El Camarón de la Isla con la colaboración especial de Paco de Lucía

El Camarón de la Isla con la colaboración especial de Paco de Lucía

Camarón de la IslaEl Camarón de la Isla con la colaboración especial de Paco de Lucía [AKA Al verte las flres lloran] Philips 5865 026 (1969)


This, the first of many collaborations between El Camarón de la Isla and Paco de Lucía, documents an already fruitful partnership.  de Lucía’s guitar is showy.  It begs for attention always.  Camarón sings in a way that cannot but help commanding attention.  Together, those somewhat disparate approaches go together sublimely.

The duo’s take on flamenco music was as groundbreaking a thing as possible under the Franco dictatorship.  The Wire magazine, in a feature entitled “100 Records That Set The World On Fire (While No One Was Listening)” (issue 175), said,

No one whose funeral was televised with thousands of people fainting over his coffin can really be described as neglected, but Camaron, the tormented duende of contemporary flamenco, is too little known outside Spain — and flamenco itself too little understood. Camaron helped restore the form’s rawness and authenticity after decades of operismo and Franco-inspired dumbing down, while his tousled, rebellious image appealed to the young.

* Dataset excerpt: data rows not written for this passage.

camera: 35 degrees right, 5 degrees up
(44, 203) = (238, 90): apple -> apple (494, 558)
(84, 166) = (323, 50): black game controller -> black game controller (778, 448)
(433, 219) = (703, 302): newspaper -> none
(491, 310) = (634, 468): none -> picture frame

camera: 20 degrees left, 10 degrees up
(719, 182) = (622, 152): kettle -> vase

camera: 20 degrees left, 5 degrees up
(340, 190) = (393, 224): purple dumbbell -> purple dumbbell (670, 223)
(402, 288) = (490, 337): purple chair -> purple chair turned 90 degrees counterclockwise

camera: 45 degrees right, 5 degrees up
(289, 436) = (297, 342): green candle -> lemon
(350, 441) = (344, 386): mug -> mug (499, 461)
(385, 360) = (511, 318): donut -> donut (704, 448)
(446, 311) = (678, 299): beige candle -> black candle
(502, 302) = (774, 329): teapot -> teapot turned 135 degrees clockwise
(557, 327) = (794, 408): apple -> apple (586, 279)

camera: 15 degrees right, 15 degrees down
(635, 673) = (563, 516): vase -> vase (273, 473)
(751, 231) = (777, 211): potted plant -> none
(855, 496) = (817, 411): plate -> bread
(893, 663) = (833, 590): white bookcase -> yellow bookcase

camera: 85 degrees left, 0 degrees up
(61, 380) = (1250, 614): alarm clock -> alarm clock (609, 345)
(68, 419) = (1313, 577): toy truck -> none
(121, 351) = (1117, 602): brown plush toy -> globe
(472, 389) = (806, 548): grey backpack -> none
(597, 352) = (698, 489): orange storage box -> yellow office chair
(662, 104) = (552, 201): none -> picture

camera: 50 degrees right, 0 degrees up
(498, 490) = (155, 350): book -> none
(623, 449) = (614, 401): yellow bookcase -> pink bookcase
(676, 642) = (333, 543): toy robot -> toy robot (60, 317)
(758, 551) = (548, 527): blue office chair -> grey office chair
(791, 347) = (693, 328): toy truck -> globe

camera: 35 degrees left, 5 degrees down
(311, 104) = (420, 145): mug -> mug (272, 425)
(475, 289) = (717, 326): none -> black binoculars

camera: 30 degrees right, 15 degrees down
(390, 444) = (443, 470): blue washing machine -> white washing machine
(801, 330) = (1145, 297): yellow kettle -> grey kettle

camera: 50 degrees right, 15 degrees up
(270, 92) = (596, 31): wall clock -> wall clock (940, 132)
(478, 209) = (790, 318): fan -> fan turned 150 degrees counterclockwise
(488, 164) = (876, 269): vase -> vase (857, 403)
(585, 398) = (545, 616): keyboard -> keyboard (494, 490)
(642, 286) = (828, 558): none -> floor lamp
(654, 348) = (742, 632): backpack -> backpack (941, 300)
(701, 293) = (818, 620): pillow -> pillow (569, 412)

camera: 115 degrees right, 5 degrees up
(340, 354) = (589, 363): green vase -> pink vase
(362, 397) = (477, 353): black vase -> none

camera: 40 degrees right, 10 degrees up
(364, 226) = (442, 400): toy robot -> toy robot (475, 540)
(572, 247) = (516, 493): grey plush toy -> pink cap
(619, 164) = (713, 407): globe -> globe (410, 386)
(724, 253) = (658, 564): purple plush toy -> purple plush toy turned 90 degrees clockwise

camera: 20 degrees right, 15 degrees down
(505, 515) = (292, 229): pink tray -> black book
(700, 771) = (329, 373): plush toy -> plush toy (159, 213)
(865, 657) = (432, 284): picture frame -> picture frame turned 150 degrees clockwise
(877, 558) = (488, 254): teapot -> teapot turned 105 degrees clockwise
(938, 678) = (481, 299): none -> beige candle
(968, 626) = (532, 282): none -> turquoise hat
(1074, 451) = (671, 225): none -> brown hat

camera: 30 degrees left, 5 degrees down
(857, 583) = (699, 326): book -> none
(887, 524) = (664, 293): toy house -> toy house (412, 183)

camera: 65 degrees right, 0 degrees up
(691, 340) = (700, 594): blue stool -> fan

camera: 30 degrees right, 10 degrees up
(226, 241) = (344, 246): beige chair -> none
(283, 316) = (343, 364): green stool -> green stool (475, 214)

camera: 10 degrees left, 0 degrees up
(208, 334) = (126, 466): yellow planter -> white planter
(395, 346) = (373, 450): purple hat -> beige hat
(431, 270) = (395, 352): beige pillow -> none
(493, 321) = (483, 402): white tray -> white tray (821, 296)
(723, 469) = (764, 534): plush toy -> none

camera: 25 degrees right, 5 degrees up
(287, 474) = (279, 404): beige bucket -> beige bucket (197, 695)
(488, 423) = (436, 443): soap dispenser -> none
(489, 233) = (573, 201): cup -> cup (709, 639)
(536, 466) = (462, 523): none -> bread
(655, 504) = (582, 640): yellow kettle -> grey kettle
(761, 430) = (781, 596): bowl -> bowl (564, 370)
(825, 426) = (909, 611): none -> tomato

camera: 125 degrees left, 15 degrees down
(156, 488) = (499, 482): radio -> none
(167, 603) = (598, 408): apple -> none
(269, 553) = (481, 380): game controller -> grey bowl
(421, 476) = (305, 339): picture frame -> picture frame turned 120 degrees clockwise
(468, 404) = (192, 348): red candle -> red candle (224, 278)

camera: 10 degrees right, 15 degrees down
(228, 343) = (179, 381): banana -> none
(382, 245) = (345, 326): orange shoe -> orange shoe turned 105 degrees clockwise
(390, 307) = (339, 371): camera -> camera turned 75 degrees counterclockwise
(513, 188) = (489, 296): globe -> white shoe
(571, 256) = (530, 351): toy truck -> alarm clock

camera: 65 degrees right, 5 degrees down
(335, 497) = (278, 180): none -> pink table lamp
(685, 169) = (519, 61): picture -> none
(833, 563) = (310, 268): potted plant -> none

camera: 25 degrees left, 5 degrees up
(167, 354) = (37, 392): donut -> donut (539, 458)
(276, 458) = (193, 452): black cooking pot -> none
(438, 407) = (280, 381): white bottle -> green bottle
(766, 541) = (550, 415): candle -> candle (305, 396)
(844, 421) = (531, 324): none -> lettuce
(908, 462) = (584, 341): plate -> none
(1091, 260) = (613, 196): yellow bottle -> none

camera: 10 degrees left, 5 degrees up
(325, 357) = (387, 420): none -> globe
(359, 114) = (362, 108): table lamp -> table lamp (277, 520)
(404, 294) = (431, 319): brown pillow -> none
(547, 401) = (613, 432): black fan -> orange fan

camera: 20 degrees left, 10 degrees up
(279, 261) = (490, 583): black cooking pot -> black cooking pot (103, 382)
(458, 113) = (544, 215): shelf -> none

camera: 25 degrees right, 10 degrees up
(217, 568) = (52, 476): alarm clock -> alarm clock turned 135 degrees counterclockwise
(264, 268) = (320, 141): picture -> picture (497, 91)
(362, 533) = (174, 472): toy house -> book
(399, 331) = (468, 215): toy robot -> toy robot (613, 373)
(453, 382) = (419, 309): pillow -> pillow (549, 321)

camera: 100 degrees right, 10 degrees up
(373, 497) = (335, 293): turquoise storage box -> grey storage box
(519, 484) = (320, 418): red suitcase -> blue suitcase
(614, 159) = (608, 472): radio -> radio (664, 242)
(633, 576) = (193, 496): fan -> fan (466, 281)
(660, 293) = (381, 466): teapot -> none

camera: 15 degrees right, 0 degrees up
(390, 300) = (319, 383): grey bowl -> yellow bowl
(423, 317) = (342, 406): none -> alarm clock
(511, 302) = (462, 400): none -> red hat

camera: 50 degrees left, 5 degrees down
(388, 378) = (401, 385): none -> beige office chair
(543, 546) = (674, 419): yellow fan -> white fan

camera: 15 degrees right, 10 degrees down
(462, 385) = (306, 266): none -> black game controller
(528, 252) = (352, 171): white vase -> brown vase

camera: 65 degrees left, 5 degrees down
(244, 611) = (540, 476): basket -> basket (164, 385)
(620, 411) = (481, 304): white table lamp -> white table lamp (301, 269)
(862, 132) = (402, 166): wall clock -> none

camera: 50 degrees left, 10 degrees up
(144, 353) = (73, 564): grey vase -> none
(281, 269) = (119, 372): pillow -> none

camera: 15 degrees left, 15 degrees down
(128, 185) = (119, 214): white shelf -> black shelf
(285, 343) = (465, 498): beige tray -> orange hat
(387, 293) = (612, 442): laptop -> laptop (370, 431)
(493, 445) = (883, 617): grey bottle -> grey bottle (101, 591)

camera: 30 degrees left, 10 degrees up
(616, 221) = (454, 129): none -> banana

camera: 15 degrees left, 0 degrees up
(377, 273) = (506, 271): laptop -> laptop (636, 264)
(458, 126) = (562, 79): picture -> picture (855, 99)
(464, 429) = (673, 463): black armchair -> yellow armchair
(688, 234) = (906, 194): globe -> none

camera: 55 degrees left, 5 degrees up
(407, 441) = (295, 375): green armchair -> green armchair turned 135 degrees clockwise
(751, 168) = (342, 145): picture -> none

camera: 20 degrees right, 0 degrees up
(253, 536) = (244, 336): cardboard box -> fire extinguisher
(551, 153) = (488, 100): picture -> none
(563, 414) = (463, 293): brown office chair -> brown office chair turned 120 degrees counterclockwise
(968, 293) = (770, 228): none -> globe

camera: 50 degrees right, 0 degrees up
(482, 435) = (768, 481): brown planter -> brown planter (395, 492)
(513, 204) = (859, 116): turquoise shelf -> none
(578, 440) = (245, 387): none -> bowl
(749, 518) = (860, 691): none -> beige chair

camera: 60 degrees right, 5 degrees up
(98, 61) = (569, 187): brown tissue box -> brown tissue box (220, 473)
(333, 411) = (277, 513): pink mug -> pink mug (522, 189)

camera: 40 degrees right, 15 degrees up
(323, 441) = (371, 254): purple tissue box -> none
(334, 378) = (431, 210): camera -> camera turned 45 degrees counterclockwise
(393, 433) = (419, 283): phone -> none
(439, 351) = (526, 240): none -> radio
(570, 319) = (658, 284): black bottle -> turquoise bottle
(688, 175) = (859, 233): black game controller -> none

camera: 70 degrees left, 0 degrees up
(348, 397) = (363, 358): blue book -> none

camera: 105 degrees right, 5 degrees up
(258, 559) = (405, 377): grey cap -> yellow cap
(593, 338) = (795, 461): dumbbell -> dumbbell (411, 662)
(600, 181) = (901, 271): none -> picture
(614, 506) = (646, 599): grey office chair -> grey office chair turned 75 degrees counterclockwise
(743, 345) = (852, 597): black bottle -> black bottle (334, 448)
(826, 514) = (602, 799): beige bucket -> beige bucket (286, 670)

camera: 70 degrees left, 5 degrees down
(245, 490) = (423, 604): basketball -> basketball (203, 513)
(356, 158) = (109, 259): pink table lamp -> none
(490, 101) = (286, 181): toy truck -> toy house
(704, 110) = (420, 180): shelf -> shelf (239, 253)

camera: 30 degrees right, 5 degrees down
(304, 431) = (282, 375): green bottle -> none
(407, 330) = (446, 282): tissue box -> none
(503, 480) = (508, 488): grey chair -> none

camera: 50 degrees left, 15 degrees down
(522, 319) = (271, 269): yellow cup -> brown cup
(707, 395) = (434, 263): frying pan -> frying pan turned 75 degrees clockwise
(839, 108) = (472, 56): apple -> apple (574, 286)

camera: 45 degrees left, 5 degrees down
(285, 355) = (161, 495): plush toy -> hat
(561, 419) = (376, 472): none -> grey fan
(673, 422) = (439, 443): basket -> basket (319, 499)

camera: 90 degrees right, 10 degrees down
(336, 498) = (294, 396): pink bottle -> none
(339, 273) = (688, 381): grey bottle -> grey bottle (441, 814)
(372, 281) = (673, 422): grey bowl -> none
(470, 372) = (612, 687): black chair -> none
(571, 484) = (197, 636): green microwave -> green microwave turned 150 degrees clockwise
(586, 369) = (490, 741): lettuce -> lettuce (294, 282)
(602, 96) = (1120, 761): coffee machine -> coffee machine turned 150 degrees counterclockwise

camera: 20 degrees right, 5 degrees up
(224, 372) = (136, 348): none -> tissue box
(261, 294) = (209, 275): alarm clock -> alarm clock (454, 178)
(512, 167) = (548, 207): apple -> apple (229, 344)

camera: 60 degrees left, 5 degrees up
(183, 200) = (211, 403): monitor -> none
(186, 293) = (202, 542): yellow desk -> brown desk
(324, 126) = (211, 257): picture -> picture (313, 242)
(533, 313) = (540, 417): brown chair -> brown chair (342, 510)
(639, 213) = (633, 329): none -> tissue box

Flamenco had long been a vital genre.  For instance, Niño Ricardo & La Niña de los Peines“Alegrias” is a classic from just before the Great Depression — mentioned in Michael Denning‘s Noise Uprising for its radical connotations (though “alegrías” is a palos or cantes [style], not really a distinctive song title as such).  The genre’s golden age ran up to about 1910-20, at which point the “opera flamenca” period began — brought on by preferential tax laws that gave “opera” performances in theaters a lower tax rate than other types of shows.  This theatrical style is disliked by some and considered very commercial.  Intellectuals tried to return the genre to its golden age roots from the early 20s, but the fascist Franco dictatorship changed all that.

Across the album there is a push-and-pull quality, as emphasis shifts subtle between de la Isla’s singing and de Lucía’s guitar playing.  Camarón regularly calls out, “Paco!”  This gets a bit tiresome, but it underscores the loose, “jam session” quality of the music — something entirely within the flamenco tradition.  The duo’s later work, like their fourth self-titled collaboration and Castillo de arena, is even better, in that it integrated the two performer’s abilities into something more unified and greater than the mere sum of its parts.  Still, this first meeting is great on its own terms, and, relatively speaking, perhaps one of the most “traditional”-sounding recordings they made together.